[Start of Attachment]

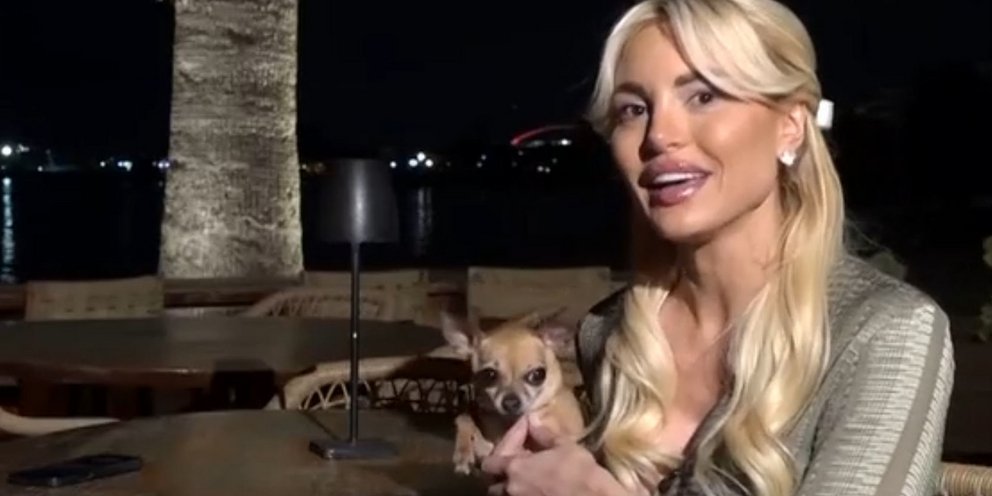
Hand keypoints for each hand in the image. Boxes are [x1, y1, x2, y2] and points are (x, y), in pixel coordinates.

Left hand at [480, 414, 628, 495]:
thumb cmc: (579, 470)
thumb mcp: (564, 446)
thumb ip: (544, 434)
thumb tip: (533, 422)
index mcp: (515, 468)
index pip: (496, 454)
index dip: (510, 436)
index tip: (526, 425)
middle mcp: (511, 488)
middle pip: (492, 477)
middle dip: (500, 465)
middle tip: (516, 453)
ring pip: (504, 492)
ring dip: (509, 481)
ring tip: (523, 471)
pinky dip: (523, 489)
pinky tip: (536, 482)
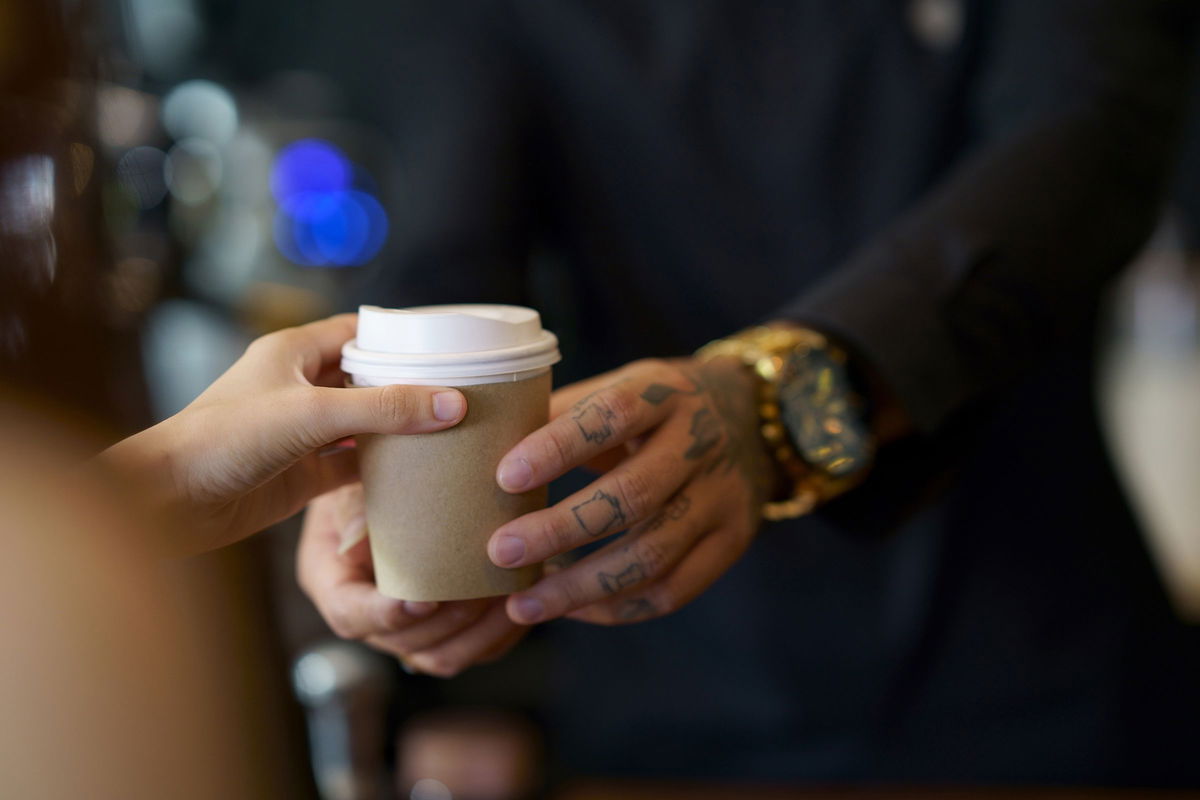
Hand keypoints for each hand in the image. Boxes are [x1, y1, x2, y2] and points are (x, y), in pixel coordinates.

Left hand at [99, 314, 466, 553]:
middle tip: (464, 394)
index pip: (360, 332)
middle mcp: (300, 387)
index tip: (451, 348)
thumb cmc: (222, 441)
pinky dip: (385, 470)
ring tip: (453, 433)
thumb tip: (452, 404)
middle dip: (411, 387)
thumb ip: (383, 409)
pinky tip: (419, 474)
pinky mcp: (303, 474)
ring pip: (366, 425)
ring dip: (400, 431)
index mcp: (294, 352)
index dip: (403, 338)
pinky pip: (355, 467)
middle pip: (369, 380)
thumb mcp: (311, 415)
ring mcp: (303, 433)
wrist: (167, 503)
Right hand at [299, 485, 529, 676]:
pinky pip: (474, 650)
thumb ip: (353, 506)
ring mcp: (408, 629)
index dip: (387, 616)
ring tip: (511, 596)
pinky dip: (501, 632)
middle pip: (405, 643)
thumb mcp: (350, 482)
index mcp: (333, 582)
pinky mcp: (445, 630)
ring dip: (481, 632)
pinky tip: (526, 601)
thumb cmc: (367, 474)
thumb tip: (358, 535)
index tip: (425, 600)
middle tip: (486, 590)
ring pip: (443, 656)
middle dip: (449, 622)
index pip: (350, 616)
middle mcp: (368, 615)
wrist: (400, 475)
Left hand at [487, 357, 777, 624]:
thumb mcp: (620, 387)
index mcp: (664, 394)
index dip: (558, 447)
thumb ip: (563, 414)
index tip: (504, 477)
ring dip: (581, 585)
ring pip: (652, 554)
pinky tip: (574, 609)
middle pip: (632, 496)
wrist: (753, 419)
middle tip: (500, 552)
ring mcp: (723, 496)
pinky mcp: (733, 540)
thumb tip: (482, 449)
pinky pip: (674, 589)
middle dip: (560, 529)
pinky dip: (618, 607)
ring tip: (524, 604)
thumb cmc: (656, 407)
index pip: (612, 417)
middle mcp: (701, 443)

[End of Attachment]
[Start of Attachment]

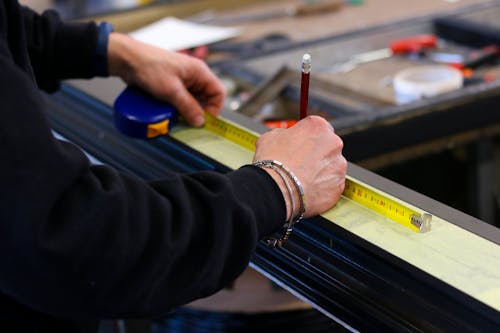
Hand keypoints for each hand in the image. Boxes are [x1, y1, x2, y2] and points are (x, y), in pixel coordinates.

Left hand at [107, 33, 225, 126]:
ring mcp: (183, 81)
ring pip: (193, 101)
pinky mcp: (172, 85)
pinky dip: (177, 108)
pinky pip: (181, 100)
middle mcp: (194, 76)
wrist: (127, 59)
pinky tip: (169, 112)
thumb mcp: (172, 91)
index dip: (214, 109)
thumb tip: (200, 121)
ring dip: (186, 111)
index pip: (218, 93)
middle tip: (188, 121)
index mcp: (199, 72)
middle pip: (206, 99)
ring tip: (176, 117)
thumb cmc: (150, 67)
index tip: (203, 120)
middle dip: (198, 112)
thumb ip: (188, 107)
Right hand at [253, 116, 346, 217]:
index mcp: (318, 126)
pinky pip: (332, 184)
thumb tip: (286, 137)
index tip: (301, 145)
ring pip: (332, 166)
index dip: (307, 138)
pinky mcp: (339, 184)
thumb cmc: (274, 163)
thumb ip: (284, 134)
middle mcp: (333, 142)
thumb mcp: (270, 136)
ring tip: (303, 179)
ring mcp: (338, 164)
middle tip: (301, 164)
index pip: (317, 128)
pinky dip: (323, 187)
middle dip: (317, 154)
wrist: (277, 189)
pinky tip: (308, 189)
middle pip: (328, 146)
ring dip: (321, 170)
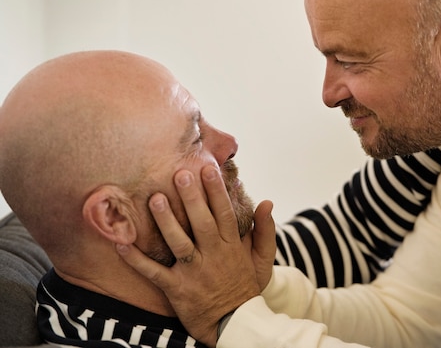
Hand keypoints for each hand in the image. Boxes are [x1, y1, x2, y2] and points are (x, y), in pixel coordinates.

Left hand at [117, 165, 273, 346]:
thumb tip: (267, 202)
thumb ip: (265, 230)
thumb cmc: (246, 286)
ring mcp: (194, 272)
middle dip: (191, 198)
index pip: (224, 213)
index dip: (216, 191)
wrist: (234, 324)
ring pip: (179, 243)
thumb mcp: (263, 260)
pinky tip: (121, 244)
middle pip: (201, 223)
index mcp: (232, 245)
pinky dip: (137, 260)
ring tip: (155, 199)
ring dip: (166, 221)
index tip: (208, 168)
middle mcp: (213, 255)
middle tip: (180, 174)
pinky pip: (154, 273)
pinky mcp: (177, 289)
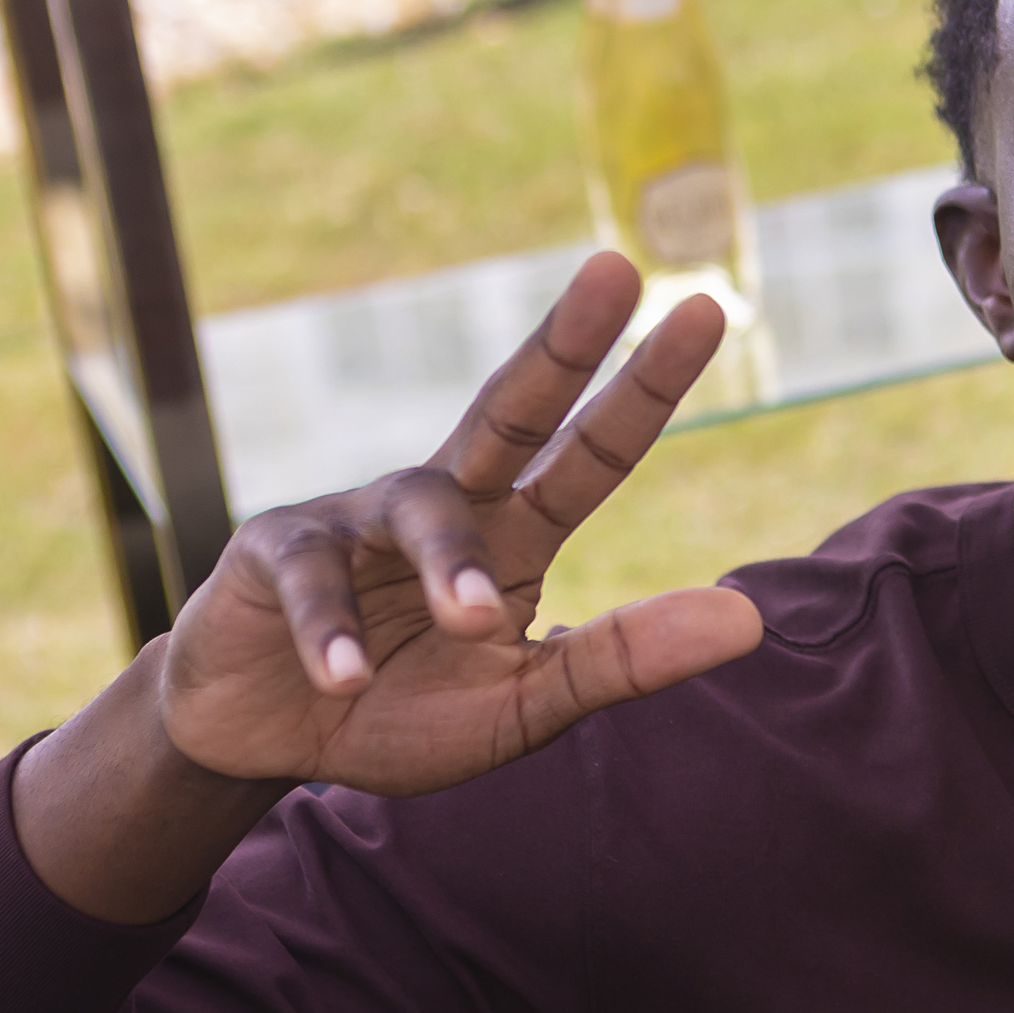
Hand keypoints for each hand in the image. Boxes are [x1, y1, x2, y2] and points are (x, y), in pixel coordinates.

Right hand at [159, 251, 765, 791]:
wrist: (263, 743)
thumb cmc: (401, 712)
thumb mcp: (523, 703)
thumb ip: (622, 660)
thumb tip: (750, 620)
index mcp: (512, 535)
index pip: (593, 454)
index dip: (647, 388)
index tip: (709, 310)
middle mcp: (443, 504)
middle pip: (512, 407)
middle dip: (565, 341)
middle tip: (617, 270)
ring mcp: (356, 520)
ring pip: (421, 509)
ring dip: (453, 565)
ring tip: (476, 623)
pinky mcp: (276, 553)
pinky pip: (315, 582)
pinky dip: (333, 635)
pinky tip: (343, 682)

[End of Attachment]

• **Work request**: A complete answer lists each line of the data that holds the word "Left".

• **Output of the task**:
Left hand at [480, 414, 628, 495]:
Left hand at [99, 314, 466, 553]:
Left hand at [487, 357, 777, 624]:
Left hand at [107, 33, 225, 126]:
Left hand at [117, 165, 273, 346]:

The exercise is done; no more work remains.